Finding correlation coefficient

Question

Two dice are thrown. $X$ denotes number on first die and $Y$ denotes maximum of the numbers on the two dice. Compute the correlation coefficient.

Answer 1

We outline a basically computational approach, leaving details to you. The mean of $X$ is easily found to be $\frac{7}{2}$. For the variance of $X$, we first find $E(X^2)$, which is $$\frac{1}{6}(1^2+2^2+3^2+4^2+5^2+6^2).$$ Thus $\text{Var}(X)=\frac{91}{6}-\left(\frac{7}{2}\right)^2=\frac{35}{12}$.

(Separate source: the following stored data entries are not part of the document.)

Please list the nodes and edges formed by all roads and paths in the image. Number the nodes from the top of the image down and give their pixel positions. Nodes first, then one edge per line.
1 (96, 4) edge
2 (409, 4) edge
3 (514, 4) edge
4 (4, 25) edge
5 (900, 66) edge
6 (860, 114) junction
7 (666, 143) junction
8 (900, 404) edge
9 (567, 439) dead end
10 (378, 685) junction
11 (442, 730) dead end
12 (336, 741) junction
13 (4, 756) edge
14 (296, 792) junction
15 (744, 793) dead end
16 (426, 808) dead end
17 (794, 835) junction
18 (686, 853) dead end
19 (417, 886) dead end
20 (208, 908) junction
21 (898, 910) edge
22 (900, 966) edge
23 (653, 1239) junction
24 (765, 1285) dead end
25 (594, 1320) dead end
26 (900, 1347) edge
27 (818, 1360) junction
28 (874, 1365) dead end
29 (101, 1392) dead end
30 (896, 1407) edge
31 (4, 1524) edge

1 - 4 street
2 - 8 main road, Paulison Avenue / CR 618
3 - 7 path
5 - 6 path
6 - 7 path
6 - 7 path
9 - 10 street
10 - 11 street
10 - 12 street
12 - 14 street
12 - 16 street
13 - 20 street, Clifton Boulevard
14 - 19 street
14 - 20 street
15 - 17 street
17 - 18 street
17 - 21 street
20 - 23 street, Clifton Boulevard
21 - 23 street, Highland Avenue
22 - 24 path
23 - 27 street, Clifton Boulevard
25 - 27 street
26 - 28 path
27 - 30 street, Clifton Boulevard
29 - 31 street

Next we find the mean and variance of $Y$. The probability that the maximum is $1$ is $\frac{1}{36}$. We have $Y=2$ if our tosses are $(1,2)$, $(2,1)$, or $(2,2)$. Thus $\Pr(Y=2)=\frac{3}{36}$. We have $Y=3$ if our tosses are $(1,3)$, $(2,3)$, $(3,3)$, $(3,1)$, or $(3,2)$, for a probability of $\frac{5}{36}$. Similarly, we can see that $\Pr(X=4)=\frac{7}{36}$, and $\Pr(X=5)=\frac{9}{36}$ and $\Pr(X=6)=\frac{11}{36}$. Now we can compute $E(Y)$ and $E(Y^2)$, and then $\text{Var}(Y)$.

The correlation coefficient is $$\frac{\text{Cov}(X,Y)}{\sqrt{\text{Var}(X)\text{Var}(Y)}}.$$

We still need to find $\text{Cov}(X,Y)$, which is $E(XY)-E(X)E(Y)$.

To find $E(XY)$, we compute $$\frac{1}{6}\left(E(XY|X=1)+E(XY|X=2)+\cdots+E(XY|X=6)\right).$$

We do a sample calculation, say $E(XY|X=3)$. If $X=3$, the maximum is $3$ with probability $\frac{3}{6}$ (second toss any of $1$, $2$, or $3$) and $4$, $5$, or $6$ each with probability $\frac{1}{6}$. So the mean of the maximum, given $X=3$, is $3\cdot\frac{1}{6}+4\cdot\frac{1}{6}+5\cdot\frac{1}{6}+6\cdot\frac{1}{6}$, which is $3$, and therefore $E(XY|X=3)=9$.

Remark: Alternatively, we could write down the full $6\times 6$ joint distribution table for $(X,Y)$, and do the computations using that table.

Answer 2

If $X \sim DiscreteUniform(1,6)$ and $Z \sim DiscreteUniform(1,6)$ are independent random variables, then their joint pmf, say $f(x,z)$ is:

f = (1/6)*(1/6);   domain[f] = {{x, 1, 6}, {z, 1, 6}}  && {Discrete};

The desired correlation is then easy to compute using automated tools:

Corr[{x, Max[x, z]}, f]

returns: $3 \sqrt{\frac{3}{73}}$ which is approximately 0.608 ...

Notes

1. The Corr function used above is from the mathStatica package for Mathematica. As disclosure, I should add that I am one of the authors.